To bring that about, they are looking to build on efforts to strengthen the climate change focal point network, which is comprised of more than 27 representatives from ministries, departments and agencies of government, tasked to enable climate change mainstreaming in the operations of their respective entities.
“We had done a needs’ assessment of the focal point network last year and a number of things had come up. One is (the need for) capacity development and exposure,” Gordon told The Gleaner.
To address that need, she said the division had begun to have representatives from the network represent the island at regional and international meetings on climate change and related issues.
“The tourism representative (for example) went to a NAP (national adaptation plan) meeting in Costa Rica that was put on by the NAP Global Network and other parties. We had a representative attending a NAP meeting in Guyana as well ... and therefore, the capacity is being built,” the CCD boss said, adding that there would be more of that this year.
Beyond the strengthening of the focal point network, for which a coordinator is being recruited, she said that the division would, among other things, look to continue the national discussion on climate change.
“We had the training last year for the budget officers in the various ministries; those kinds of activities will continue,” she noted.
“We will also continue the engagement at the municipal level. At the end of the last year, we started with the St Catherine Municipal Corporation. We made a presentation looking at potential impacts in St Catherine and what are some of the adaptation ideas that the council should be considering. The next one on the agenda is Portmore,” Gordon added.
PRIORITISE CLIMATE CHANGE
Much has been made internationally of the need to prioritise climate change mainstreaming, allowing climate considerations to move from the periphery to the centre of planning, particularly for those, such as small island developing states, that stand to be worse impacted.
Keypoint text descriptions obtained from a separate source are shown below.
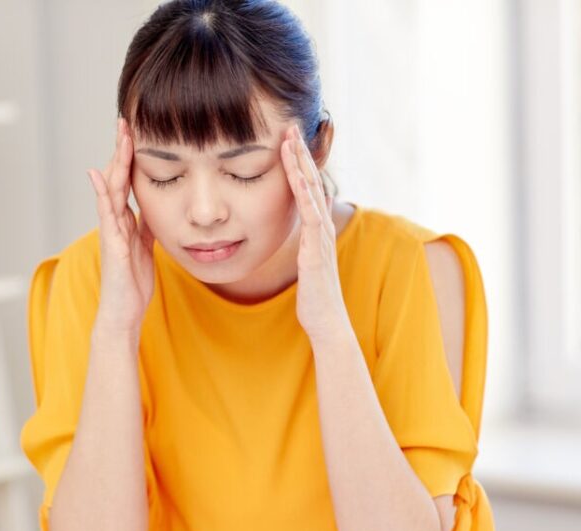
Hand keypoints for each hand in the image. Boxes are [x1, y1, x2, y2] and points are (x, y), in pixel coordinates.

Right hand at [87, 118, 154, 334]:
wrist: (123, 311)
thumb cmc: (133, 282)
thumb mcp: (147, 246)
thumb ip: (148, 225)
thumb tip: (157, 205)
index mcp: (126, 220)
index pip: (129, 181)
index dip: (132, 157)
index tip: (138, 131)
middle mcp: (115, 221)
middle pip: (118, 177)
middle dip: (122, 149)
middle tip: (125, 120)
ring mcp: (111, 230)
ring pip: (112, 188)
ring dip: (115, 161)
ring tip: (119, 136)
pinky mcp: (111, 243)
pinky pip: (105, 214)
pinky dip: (101, 193)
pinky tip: (97, 174)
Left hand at [280, 124, 349, 342]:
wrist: (326, 323)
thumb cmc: (313, 296)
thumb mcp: (303, 261)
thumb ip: (299, 243)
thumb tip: (287, 232)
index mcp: (316, 229)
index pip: (308, 187)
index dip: (298, 162)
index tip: (286, 138)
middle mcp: (322, 228)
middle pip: (312, 181)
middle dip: (300, 152)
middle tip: (289, 124)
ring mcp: (321, 238)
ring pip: (312, 192)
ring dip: (301, 164)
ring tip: (290, 139)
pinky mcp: (316, 251)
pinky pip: (310, 215)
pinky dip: (303, 192)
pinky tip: (294, 174)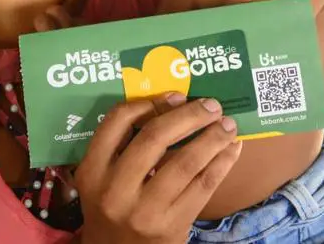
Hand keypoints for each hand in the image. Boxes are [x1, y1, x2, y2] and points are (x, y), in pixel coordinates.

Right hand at [34, 6, 241, 241]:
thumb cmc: (112, 209)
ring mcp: (144, 210)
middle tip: (210, 104)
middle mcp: (114, 189)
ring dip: (212, 138)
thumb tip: (170, 102)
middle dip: (188, 116)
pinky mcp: (172, 227)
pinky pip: (203, 186)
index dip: (146, 103)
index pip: (115, 122)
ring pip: (185, 162)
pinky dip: (221, 163)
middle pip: (154, 138)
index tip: (173, 95)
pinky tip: (231, 150)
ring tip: (228, 124)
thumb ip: (122, 146)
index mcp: (92, 171)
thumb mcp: (102, 179)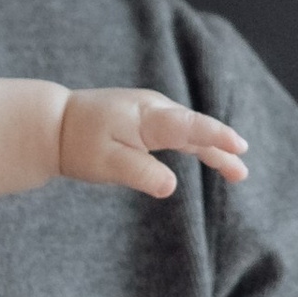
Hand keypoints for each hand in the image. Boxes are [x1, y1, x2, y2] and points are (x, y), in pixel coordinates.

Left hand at [59, 90, 248, 197]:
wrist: (55, 123)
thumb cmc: (79, 143)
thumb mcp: (106, 164)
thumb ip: (140, 173)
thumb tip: (170, 187)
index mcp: (146, 118)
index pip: (188, 127)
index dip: (215, 136)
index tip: (238, 146)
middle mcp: (154, 109)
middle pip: (195, 129)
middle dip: (221, 148)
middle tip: (241, 171)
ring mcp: (152, 112)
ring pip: (190, 131)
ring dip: (214, 148)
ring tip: (238, 172)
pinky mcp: (148, 120)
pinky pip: (180, 131)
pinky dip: (198, 144)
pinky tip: (212, 157)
Counted among the impacts of climate change are not only higher global temperatures that threaten increased incidents of disease such as dengue, but also sea level rise that stand to significantly disrupt coastal lives and livelihoods, as well as extreme weather events, including hurricanes the likes of which were experienced in the Caribbean last year.
Those hurricanes left billions of dollars in damage and several lives lost, helping to make the case for “the integration of climate change adaptation, in a coherent manner, into relevant new and existing policies, programmes and activities, in particular development planning processes and strategies, within all relevant sectors and at different levels, as appropriate”, as reflected in a 2011 decision of the Conference of the Parties to the United Nations Framework Convention on Climate Change.